SEC Launches Inquiry into Research Analyst Conflicts


Washington, D.C., April 25, 2002 -- Securities and Exchange Commission Chairman Harvey L. Pitt announced today that the SEC has commenced a formal inquiry into market practices concerning research analysts and the potential conflicts that can arise from the relationship between research and investment banking. The inquiry will be conducted jointly with the New York Stock Exchange, the National Association of Securities Dealers, New York Attorney General Eliot Spitzer, the North American Securities Administrators Association and the states. The inquiry will help determine the necessity of additional rulemaking and whether any laws have been violated.

"This is the next step-and a critical one-in the Commission's year-long review of analyst practices," said Chairman Pitt. The Commission's active review of analyst practices was undertaken in conjunction with the legislative oversight of the House Financial Services Committee. "The recent disclosures that resulted from the investigation by the New York State Attorney General, as well as the practices uncovered by the staff of the SEC, the NYSE and NASD, reinforced the Commission's conclusion that further inquiry is warranted," Pitt said.

"We look forward to working with the self-regulatory organizations and the states to ensure that the letter and spirit of both state and federal laws are followed," Pitt added. "We will work closely with all of our counterparts while we enforce the national regulations and standards that have made the U.S. securities markets the strongest in the world. We will give investors confidence that the same securities rules and protections apply no matter where they live or do business."

For its part, the North American Securities Administrators Association, on behalf of the states, has formed a multi-state task force that will be part of the SEC inquiry to focus on analyst research issues and possible securities law violations by Wall Street firms.

In a related action, Pitt announced that the Commission will consider analyst rules proposed by the NYSE and NASD at an open meeting scheduled for May 8. The rules, intended to address the conflicts that can arise when research analysts recommend securities in public communications, were proposed in February after an extensive joint effort by the two major self-regulatory organizations in consultation with the Commission and the House Financial Services Committee. The period for comment on the rules ended April 18, and the Commission received more than 45 comment letters.

"The NASD and NYSE have put forward a thoughtful and progressive framework for protecting investors and the integrity of our securities markets," Pitt said. "We will carefully consider the comments we have received for ideas that could strengthen and streamline the rules, and we will be open to considering additional rules after the completion of the joint inquiry we announced today."

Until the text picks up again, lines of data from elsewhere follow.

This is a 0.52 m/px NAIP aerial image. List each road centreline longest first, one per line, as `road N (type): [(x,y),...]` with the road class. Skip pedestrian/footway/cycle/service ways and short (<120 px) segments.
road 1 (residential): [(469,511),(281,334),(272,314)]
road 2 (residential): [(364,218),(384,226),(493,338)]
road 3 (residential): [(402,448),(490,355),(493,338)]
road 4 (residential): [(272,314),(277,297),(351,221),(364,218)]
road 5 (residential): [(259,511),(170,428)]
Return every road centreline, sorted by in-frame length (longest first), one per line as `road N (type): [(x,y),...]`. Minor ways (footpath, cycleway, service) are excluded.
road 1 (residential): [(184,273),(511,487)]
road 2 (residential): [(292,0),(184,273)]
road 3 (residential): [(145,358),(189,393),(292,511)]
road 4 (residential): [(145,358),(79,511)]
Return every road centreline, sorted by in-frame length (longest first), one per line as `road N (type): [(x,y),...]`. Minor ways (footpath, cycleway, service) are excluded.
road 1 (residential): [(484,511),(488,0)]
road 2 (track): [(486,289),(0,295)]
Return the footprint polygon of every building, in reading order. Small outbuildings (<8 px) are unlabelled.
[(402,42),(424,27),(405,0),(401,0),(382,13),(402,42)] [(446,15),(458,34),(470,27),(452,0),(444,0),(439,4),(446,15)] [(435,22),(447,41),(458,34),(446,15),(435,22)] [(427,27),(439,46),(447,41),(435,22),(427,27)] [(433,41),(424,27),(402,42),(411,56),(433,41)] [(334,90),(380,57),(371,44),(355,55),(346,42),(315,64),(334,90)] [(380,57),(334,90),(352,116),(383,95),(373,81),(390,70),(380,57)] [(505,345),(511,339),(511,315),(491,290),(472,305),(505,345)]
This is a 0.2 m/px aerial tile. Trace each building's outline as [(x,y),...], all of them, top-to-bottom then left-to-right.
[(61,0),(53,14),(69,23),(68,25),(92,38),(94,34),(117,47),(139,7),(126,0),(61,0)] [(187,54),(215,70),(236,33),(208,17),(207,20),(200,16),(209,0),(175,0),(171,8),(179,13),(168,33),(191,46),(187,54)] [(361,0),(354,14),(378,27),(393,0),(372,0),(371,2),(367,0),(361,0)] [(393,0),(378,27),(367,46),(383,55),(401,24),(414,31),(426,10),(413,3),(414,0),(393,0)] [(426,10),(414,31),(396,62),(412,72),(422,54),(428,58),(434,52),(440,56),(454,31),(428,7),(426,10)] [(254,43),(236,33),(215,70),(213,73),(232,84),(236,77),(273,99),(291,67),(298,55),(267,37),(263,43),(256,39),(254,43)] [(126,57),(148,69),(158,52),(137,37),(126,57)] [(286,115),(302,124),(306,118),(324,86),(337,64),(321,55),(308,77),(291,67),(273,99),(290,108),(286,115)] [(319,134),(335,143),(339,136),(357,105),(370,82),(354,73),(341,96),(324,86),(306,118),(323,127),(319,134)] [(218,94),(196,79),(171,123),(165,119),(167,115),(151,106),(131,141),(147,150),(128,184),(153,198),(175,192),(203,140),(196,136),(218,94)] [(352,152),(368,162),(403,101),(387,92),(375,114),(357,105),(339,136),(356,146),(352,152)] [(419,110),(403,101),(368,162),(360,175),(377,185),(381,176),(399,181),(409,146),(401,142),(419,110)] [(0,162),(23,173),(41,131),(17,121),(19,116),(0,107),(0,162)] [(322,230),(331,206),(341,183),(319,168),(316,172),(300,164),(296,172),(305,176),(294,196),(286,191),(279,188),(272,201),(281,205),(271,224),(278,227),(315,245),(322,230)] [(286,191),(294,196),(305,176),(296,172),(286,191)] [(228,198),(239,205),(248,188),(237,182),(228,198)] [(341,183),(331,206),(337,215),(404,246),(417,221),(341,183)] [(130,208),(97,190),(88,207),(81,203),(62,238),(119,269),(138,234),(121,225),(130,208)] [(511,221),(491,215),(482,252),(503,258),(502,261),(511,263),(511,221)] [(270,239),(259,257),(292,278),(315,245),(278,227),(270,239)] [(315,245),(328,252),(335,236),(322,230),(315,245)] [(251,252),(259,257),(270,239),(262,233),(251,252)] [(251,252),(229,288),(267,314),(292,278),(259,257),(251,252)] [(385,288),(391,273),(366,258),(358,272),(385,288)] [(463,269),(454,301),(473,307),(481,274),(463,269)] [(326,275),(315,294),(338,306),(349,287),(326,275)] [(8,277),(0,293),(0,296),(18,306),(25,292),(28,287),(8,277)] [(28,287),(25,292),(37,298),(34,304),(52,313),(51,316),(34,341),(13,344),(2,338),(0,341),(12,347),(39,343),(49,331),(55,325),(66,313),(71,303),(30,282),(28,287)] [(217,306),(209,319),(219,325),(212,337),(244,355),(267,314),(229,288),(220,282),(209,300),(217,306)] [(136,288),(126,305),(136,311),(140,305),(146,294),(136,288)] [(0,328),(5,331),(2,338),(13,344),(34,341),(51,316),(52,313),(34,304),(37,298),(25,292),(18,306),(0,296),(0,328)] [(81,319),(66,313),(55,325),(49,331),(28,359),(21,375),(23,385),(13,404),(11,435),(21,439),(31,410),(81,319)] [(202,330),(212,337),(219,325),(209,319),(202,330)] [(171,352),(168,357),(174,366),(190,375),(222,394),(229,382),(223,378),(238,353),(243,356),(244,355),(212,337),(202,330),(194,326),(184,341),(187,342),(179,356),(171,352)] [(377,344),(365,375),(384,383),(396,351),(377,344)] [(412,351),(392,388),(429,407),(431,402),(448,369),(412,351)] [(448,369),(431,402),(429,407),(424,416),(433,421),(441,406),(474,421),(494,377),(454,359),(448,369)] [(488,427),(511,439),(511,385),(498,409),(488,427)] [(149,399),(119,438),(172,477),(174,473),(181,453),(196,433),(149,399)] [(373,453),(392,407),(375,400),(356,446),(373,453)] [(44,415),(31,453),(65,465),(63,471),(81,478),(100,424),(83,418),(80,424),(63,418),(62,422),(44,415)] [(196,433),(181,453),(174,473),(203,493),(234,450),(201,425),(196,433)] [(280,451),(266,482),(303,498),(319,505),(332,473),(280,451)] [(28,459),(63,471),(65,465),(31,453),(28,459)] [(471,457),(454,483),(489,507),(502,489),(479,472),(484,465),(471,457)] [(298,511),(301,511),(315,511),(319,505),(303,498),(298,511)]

Over the last year, the Commission has been reviewing analyst practices and working closely with the NASD and NYSE and in their efforts to strengthen the ethical standards and rules for analysts. Last summer, Commission staff conducted on-site examinations of full-service broker-dealers that focused on analysts' financial interests in the companies they cover, analyst reporting structures and compensation arrangements. Last July, Commission staff issued an "investor alert" highlighting the numerous biases that may affect analyst recommendations.

In addition, the Commission has worked closely with members of Congress on their concerns about the objectivity and independence of research analysis, specifically participating in hearings last summer before the House Financial Services Committee and its Subcommittee on Capital Markets, led by full Committee Chair Michael Oxley and the Subcommittee's Chair Richard Baker.

On Feb. 7, the proposed NYSE and NASD rules were announced with bipartisan support from members of the House Financial Services Committee.

Significant elements of the rules proposed by the NYSE and NASD include the following:

  • Structural reforms to increase analysts' independence, such as a prohibition on investment banking departments supervising analysts or approving research reports;
  • A prohibition on tying analyst compensation to specific investment banking transactions;
  • A prohibition on offering favorable research to induce firm business;
  • Increased disclosures of conflicts of interest in research reports and public appearances, such as business relationships with or ownership interests in the subject company;
  • Disclosure in research reports of data concerning a firm's ratings, such as the percentage of ratings issued in each of the "buy," "hold," and "sell" categories, and a price chart comparing the rated security's closing prices and the firm's rating or price target over time; and
  • Restrictions on personal trading by analysts in securities of companies followed by the analyst.